- [Work to complete]: When a line of the entries below contains "size", it counts once; state how many such lines there are and nothing else.

(Source data)

-=-=-

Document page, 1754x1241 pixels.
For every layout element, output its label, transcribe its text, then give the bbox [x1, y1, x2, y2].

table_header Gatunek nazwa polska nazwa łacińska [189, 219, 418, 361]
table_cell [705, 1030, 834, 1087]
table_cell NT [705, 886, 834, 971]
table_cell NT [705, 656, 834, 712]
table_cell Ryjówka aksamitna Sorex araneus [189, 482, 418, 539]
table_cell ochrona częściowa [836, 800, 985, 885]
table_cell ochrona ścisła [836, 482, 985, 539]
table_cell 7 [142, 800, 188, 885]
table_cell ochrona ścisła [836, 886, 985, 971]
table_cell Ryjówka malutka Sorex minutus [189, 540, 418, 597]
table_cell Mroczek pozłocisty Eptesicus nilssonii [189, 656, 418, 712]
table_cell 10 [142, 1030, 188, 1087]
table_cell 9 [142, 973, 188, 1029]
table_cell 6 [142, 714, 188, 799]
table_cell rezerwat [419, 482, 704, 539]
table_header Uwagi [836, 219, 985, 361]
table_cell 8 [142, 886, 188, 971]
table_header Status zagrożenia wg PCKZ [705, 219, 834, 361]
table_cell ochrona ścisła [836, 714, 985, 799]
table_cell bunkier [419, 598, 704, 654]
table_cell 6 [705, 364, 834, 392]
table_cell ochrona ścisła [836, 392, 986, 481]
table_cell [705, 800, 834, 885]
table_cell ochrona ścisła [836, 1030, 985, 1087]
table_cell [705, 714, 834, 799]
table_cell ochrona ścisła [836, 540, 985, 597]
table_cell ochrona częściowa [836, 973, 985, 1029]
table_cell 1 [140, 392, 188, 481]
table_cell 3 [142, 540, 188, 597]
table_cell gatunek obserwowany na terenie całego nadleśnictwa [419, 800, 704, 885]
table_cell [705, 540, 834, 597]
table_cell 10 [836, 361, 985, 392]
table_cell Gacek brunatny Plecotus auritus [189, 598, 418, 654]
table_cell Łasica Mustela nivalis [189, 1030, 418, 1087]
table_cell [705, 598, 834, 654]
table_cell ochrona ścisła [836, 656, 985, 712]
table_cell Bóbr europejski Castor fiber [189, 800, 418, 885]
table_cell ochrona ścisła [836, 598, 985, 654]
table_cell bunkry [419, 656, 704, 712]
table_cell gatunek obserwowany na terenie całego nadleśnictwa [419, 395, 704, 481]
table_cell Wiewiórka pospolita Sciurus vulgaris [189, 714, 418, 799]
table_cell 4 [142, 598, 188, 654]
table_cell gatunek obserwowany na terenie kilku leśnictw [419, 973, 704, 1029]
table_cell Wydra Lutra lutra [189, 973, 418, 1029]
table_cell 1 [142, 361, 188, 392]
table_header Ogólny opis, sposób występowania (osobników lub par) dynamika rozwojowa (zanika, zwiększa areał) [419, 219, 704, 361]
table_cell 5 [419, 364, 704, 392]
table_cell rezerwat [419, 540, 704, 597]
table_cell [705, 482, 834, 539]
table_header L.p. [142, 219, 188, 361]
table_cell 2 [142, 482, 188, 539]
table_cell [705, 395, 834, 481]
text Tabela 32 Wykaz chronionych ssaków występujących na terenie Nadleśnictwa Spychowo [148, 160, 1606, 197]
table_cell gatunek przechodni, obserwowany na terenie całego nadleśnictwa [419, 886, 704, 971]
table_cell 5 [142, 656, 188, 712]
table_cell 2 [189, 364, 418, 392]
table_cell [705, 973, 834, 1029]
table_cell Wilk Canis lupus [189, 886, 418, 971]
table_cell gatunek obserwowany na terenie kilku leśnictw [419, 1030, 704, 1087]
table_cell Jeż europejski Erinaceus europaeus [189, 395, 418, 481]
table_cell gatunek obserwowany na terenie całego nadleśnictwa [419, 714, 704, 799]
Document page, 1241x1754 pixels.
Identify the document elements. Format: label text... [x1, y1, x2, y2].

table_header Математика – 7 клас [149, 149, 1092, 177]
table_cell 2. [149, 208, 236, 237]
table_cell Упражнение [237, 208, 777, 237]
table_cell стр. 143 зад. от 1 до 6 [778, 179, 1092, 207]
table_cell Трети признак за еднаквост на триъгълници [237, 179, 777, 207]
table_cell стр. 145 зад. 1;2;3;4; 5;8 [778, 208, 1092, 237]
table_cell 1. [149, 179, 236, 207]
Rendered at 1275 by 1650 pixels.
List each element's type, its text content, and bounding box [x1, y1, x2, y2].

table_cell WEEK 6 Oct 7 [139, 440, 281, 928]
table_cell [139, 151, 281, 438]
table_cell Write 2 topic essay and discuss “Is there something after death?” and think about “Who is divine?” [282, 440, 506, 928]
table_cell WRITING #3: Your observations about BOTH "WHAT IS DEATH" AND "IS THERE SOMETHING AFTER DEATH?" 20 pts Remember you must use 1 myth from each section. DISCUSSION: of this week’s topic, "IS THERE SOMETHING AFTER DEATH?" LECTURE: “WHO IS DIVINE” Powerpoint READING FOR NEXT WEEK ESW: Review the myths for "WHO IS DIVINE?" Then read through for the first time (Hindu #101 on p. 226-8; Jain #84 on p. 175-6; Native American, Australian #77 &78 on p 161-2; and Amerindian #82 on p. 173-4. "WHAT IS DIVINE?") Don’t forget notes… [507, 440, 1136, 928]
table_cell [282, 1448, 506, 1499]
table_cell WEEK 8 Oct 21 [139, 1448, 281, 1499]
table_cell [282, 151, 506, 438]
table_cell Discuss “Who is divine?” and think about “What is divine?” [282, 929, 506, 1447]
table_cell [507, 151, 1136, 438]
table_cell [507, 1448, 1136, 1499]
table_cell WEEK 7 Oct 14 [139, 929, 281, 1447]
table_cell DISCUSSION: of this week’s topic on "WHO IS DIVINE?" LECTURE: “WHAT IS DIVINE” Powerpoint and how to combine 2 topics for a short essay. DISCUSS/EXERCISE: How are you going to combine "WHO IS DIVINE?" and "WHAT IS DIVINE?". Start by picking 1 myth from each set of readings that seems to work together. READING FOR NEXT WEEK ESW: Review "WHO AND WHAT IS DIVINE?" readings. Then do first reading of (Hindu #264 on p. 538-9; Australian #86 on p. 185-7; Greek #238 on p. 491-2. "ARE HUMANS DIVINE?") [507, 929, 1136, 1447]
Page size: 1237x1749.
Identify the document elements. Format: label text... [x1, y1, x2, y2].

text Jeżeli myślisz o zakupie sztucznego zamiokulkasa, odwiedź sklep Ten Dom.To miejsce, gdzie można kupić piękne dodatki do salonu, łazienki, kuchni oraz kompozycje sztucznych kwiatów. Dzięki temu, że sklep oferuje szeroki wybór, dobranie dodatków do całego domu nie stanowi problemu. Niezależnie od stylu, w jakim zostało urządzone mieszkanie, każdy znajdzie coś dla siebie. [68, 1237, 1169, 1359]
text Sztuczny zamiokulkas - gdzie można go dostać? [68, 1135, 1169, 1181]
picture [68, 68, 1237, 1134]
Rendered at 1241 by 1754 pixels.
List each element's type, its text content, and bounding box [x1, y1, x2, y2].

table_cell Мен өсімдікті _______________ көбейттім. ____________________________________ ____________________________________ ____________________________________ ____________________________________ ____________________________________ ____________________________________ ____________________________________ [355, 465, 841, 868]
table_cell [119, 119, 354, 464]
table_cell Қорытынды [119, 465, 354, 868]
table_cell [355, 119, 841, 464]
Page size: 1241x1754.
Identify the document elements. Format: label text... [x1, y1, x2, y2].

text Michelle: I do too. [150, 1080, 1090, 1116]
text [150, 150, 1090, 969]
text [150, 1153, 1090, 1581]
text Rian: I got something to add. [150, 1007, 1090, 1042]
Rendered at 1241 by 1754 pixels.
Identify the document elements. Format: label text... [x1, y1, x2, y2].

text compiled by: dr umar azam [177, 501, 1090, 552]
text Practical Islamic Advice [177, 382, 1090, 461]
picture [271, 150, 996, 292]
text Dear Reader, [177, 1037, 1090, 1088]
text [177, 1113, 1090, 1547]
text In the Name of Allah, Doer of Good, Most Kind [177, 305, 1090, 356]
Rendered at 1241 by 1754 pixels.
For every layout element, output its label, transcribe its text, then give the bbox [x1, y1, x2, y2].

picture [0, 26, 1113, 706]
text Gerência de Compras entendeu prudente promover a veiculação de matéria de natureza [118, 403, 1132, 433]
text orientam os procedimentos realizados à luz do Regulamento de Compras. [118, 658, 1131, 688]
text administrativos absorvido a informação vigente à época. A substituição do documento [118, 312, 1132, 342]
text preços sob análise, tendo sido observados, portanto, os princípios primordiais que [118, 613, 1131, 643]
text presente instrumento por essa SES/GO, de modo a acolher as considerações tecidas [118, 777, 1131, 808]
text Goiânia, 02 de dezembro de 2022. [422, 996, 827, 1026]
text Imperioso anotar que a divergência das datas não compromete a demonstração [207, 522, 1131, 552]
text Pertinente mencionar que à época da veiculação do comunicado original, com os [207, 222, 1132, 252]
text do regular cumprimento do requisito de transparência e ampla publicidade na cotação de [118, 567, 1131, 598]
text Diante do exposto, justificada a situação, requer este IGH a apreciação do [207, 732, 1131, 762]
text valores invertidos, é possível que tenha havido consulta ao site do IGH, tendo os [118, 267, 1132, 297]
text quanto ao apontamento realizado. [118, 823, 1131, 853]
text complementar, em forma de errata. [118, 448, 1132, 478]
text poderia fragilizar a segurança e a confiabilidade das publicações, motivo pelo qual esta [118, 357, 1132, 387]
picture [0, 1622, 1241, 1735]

-=-=-

- [Expected answer]: 2